Each entry below has to be written out again without any change.

*** Block opens ***

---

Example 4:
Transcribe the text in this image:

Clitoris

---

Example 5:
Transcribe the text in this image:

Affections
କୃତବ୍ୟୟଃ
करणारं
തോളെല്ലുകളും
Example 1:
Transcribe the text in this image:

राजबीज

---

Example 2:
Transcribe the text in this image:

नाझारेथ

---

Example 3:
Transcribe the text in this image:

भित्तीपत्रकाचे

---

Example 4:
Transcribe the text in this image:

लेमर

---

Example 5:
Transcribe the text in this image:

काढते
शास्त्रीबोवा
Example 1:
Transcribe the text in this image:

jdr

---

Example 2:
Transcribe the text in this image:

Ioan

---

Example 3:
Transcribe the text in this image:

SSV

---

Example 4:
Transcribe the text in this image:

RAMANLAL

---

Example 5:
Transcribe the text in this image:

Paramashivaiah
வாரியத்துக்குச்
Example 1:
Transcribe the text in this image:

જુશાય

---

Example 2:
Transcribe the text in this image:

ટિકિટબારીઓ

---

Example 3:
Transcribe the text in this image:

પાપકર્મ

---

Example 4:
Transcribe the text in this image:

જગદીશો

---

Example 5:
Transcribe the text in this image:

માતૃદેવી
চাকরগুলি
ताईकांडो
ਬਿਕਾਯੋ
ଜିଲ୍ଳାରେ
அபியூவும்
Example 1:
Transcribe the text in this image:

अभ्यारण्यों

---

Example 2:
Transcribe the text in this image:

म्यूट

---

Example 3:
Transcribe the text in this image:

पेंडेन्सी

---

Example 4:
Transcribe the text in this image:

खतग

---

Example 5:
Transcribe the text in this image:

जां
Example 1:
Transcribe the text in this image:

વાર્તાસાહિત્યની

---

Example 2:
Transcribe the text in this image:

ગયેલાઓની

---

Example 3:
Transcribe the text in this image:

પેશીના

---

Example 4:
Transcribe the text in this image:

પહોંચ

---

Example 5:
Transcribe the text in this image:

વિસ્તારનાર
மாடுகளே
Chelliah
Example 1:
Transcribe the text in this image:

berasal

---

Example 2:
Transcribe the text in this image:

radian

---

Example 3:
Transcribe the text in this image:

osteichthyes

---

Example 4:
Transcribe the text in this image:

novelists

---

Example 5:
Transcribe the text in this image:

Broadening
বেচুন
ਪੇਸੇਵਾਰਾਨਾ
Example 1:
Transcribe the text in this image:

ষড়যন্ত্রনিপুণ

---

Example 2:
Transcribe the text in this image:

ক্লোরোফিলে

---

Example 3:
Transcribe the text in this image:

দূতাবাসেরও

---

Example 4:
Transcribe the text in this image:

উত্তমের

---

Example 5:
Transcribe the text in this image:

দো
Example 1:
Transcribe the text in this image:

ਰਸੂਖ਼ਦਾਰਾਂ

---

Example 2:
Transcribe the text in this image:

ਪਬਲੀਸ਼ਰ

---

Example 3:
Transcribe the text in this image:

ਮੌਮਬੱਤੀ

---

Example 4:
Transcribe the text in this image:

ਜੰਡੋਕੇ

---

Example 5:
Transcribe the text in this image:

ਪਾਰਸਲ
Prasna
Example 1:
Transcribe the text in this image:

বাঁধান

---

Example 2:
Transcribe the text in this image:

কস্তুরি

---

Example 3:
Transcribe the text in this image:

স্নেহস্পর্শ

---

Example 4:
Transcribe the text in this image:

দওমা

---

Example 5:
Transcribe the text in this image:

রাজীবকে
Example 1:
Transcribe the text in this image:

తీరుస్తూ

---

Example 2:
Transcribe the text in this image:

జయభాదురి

*** Block closes ***

- [Your response]
---

Example 4:
Transcribe the text in this image:

Clitoris

---

Example 5:
Transcribe the text in this image:

Affections
କୃତବ୍ୟୟଃ
करणारं
തോളെല്ലുകളും
Example 1:
Transcribe the text in this image:

राजबीज

---

Example 2:
Transcribe the text in this image:

नाझारेथ

---

Example 3:
Transcribe the text in this image:

भित्तीपत्रकाचे

---

Example 4:
Transcribe the text in this image:

लेमर

---

Example 5:
Transcribe the text in this image:

काढते
शास्त्रीबोवा
Example 1:
Transcribe the text in this image:

jdr

---

Example 2:
Transcribe the text in this image:

Ioan

---

Example 3:
Transcribe the text in this image:

SSV

---

Example 4:
Transcribe the text in this image:

RAMANLAL

---

Example 5:
Transcribe the text in this image:

Paramashivaiah
வாரியத்துக்குச்
Example 1:
Transcribe the text in this image:

જુશાય

---

Example 2:
Transcribe the text in this image:

ટિકિટબારીઓ

---

Example 3:
Transcribe the text in this image:

પાપકર્મ

---

Example 4:
Transcribe the text in this image:

જગદીશો

---

Example 5:
Transcribe the text in this image:

માતૃદેવી
চাকরগুলি
ताईकांडो
ਬਿਕਾਯੋ
ଜିଲ୍ଳାରେ
அபியூவும்
Example 1:
Transcribe the text in this image:

अभ्यारण्यों

---

Example 2:
Transcribe the text in this image:

म्यूट

---

Example 3:
Transcribe the text in this image:

पेंडेन्सी

---

Example 4:
Transcribe the text in this image:

खतग

---

Example 5:
Transcribe the text in this image:

जां
Example 1:
Transcribe the text in this image:

વાર્તાસાહિત્યની

---

Example 2:
Transcribe the text in this image:

ગયેલાઓની

---

Example 3:
Transcribe the text in this image:

પેશીના

---

Example 4:
Transcribe the text in this image:

પહોંચ

---

Example 5:
Transcribe the text in this image:

વિસ્તારનાર
மாடுகளே
Chelliah
Example 1:
Transcribe the text in this image:

berasal

---

Example 2:
Transcribe the text in this image:

radian

---

Example 3:
Transcribe the text in this image:

osteichthyes

---

Example 4:
Transcribe the text in this image:

novelists

---

Example 5:
Transcribe the text in this image:

Broadening
বেচুন
ਪੇਸੇਵਾਰਾਨਾ
Example 1:
Transcribe the text in this image:

ষড়যন্ত্রনিপুণ

---

Example 2:
Transcribe the text in this image:

ক্লোরোফিলে

---

Example 3:
Transcribe the text in this image:

দূতাবাসেরও

---

Example 4:
Transcribe the text in this image:

উত্তমের

---

Example 5:
Transcribe the text in this image:

দো
Example 1:
Transcribe the text in this image:

ਰਸੂਖ਼ਦਾਰਾਂ

---

Example 2:
Transcribe the text in this image:

ਪਬਲੀਸ਼ਰ

---

Example 3:
Transcribe the text in this image:

ਮੌਮਬੱਤੀ

---

Example 4:
Transcribe the text in this image:

ਜੰਡੋਕੇ

---

Example 5:
Transcribe the text in this image:

ਪਾਰਸਲ
Prasna
Example 1:
Transcribe the text in this image:

বাঁধান

---

Example 2:
Transcribe the text in this image:

কস্তুরি

---

Example 3:
Transcribe the text in this image:

স্নেহস্পর্শ

---

Example 4:
Transcribe the text in this image:

দওমা

---

Example 5:
Transcribe the text in this image:

রাজীবকে
Example 1:
Transcribe the text in this image:

తీరుస్తూ

---

Example 2:
Transcribe the text in this image:

జయభాదురి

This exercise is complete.